The starting point in analyzing this is the statutory expression "wage earning capacity." The majority attempts to convince that a distinction exists between "wages earned" and "wage earning capacity." In truth, capacity to earn wages and wages earned will rarely differ. This is illustrated by the fact that, when applying its definition to Charles Sington, the majority assumes they are the same. Slip op at 24. Also, it cites with approval Justice Weaver's words: "the most basic interpretation of 'wage earning capacity' is that it describes an employee's ability to earn wages." Slip op at 18.


The majority provides no persuasive examples how it could be that an employee would be earning at under capacity if not disabled. By definition, normally, what the employee earns is what the job will pay at any given time. Hence, "wage earning capacity" and "wages earned" are, practically speaking, synonymous. It follows, then, that as the majority reads it, the first sentence in § 301(4) contradicts the second. It reads: "The establishment of disability does not create a presumption of wage loss."

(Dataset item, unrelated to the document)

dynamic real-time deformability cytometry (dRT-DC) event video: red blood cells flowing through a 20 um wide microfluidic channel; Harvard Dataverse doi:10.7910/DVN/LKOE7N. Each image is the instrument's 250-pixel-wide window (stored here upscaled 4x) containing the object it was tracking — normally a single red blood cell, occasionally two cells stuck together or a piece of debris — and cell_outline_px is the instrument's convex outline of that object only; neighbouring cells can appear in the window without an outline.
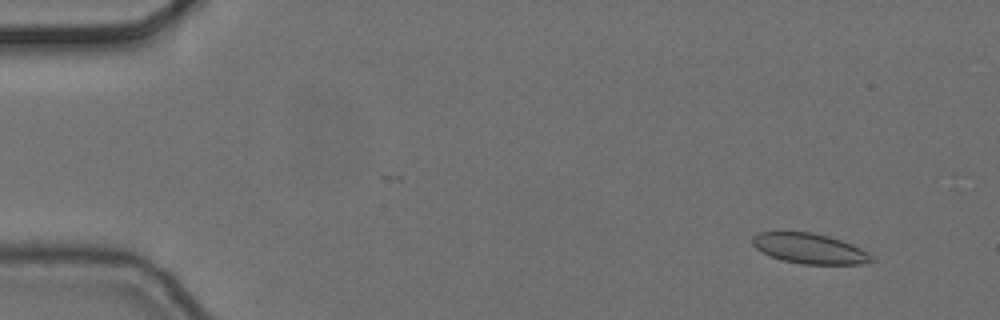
{"species": "common noctule bat (a hibernating species)", "species_latin": "Nyctalus noctula", "temperature_condition": "cold", "stored_images_in_passage": 6, "camera_frame_rate_fps": 3000, "um_per_image_px": 0.085, "animal": {"sex": "female", "body_mass_g": 24.6, "forearm_length_mm": 56.2}, "frame": {"image": 1, "passage_image": 2, "time_ms": 0.333, "image_size_px": [1000, 320], "cell_outline_px": [[876, 260], [860, 264], [804, 264], [784, 260], [772, 256], [756, 248], [752, 244], [752, 236], [760, 232], [812, 232], [828, 236], [852, 244], [868, 252]], "centroid_in_image_um": [68.84, 21.12], "position_along_channel_um": 16.2, "area_um2": 20.75}}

If one must prove a wage loss to make out a disability, the second sentence of § 301(4) is rendered nugatory. If one cannot be disabled absent a wage loss, the establishment of a disability relies on a wage loss. The majority confirms this by quoting with approval from Pulley to the effect that "the wages earned" are one of the "complex of fact issues" used to determine wage earning capacity. Slip op at 16. Pulley v Detroit Engineering & Machine Co, 378 Mich 418, 423; 145 NW2d 40 (1966). Of course, Haske disagreed with Pulley.


The Haske decision is based on the proposition that § 301(4), properly defined, treats "disability" and "wage loss" as distinct concepts. Defining a disability as the majority does, as a loss of capacity to earn maximum wages in one's field, when there can be no presumption of a wage loss in the definition, is nonsense.


The majority has defined "earning capacity" using a rigid textualist approach to statutory interpretation (and, as I have pointed out, it makes no meaningful distinction from "wages earned"). However, the statutory expression is not "earning capacity." Rather, it is "wage earning capacity."


A plain meaning interpretation of that expression is that "wage earning" is an expression akin to "wage earner," which is defined as "a person who works for wages." Random House Webster's College Dictionary (1995). Hence "wage earning capacity" means "the capacity of a person who works for wages." Using that, the proper interpretation of the first sentence of § 301(4) becomes "disability is a limitation after work-related injury or illness in the capacity of a person who works for wages in work for which the person is qualified and trained." Then, the second sentence of §301(4), " he establishment of disability does not create a presumption of wage loss," is not rendered nugatory or contradictory. Also, the holding in Haske is shown to be correct. See Haske at 653-654 and slip op at 2 (Cavanagh, J.).


Even if "wage earning capacity" were defined as if it read "earning capacity," the majority's definition is off the mark. Black's Law Dictionary (6th ed) defines "earning capacity," inter alia, as the "Fitness, readiness and willingness to work, considered in connection with opportunity to work." The emphasis is on capacity to perform the work.